Your instructions: Each line of the listing below containing the word "choose" should be returned.

......

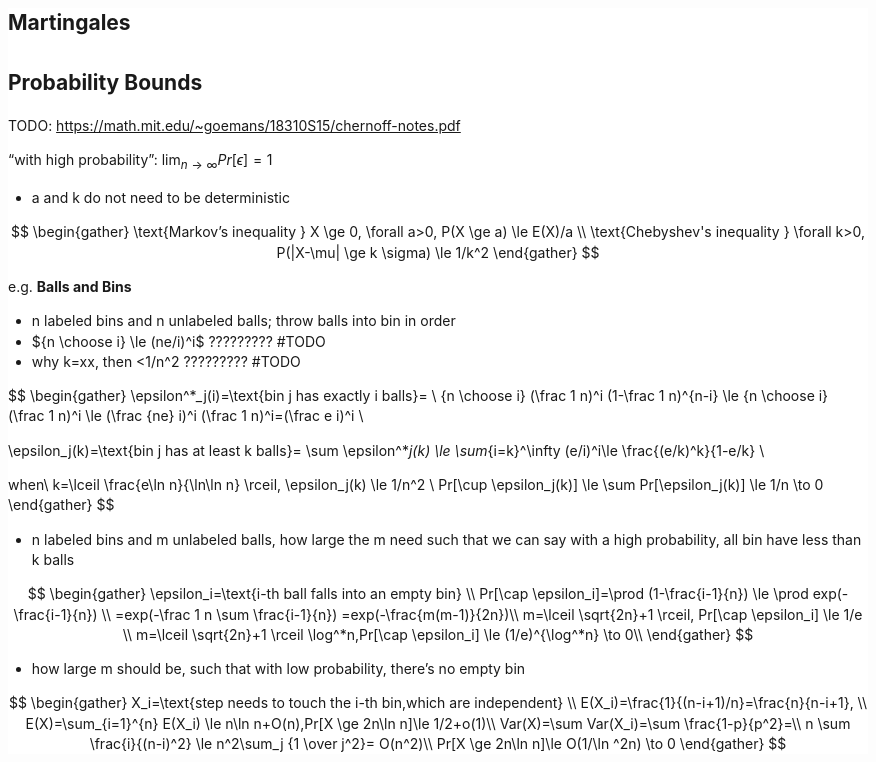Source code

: ## Martingales

## Probability Bounds

TODO: https://math.mit.edu/~goemans/18310S15/chernoff-notes.pdf




“with high probability”: $\lim_{n \to \infty} Pr[\epsilon]=1$

-   a and k do not need to be deterministic

$$
\begin{gather}
\text{Markov’s inequality } X \ge 0, \forall a>0, P(X \ge a) \le E(X)/a \\ \text{Chebyshev's inequality } \forall k>0, P(|X-\mu| \ge k \sigma) \le 1/k^2 
\end{gather}
$$

e.g. **Balls and Bins**

-   n labeled bins and n unlabeled balls; throw balls into bin in order
-   ${n \choose i} \le (ne/i)^i$ ????????? #TODO
-   why k=xx, then <1/n^2 ????????? #TODO

$$
\begin{gather}
\epsilon^*_j(i)=\text{bin j has exactly i balls}= \\ {n \choose i} (\frac 1 n)^i (1-\frac 1 n)^{n-i} \le {n \choose i} (\frac 1 n)^i \le (\frac {ne} i)^i (\frac 1 n)^i=(\frac e i)^i \\

\epsilon_j(k)=\text{bin j has at least k balls}= \sum \epsilon^*_j(k) \le \sum_{i=k}^\infty (e/i)^i\le \frac{(e/k)^k}{1-e/k} \\

when\ k=\lceil \frac{e\ln n}{\ln\ln n} \rceil, \epsilon_j(k) \le 1/n^2 \\ Pr[\cup \epsilon_j(k)] \le \sum Pr[\epsilon_j(k)] \le 1/n \to 0
\end{gather}
$$

-   n labeled bins and m unlabeled balls, how large the m need such that we can say with a high probability, all bin have less than k balls

$$
\begin{gather}
\epsilon_i=\text{i-th ball falls into an empty bin} \\ Pr[\cap \epsilon_i]=\prod (1-\frac{i-1}{n}) \le \prod exp(-\frac{i-1}{n}) \\ =exp(-\frac 1 n \sum \frac{i-1}{n}) =exp(-\frac{m(m-1)}{2n})\\ m=\lceil \sqrt{2n}+1 \rceil, Pr[\cap \epsilon_i] \le 1/e \\ m=\lceil \sqrt{2n}+1 \rceil \log^*n,Pr[\cap \epsilon_i] \le (1/e)^{\log^*n} \to 0\\ 
\end{gather}
$$

-   how large m should be, such that with low probability, there’s no empty bin
    
$$
\begin{gather}
X_i=\text{step needs to touch the i-th bin,which are independent} \\ E(X_i)=\frac{1}{(n-i+1)/n}=\frac{n}{n-i+1}, \\ E(X)=\sum_{i=1}^{n} E(X_i) \le n\ln n+O(n),Pr[X \ge 2n\ln n]\le 1/2+o(1)\\ Var(X)=\sum Var(X_i)=\sum \frac{1-p}{p^2}=\\ n \sum \frac{i}{(n-i)^2} \le n^2\sum_j {1 \over j^2}= O(n^2)\\ Pr[X \ge 2n\ln n]\le O(1/\ln ^2n) \to 0
\end{gather}
$$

......

Problem solution:
-   ${n \choose i} \le (ne/i)^i$ ????????? #TODO
\epsilon^*_j(i)=\text{bin j has exactly i balls}= \\ {n \choose i} (\frac 1 n)^i (1-\frac 1 n)^{n-i} \le {n \choose i} (\frac 1 n)^i \le (\frac {ne} i)^i (\frac 1 n)^i=(\frac e i)^i \\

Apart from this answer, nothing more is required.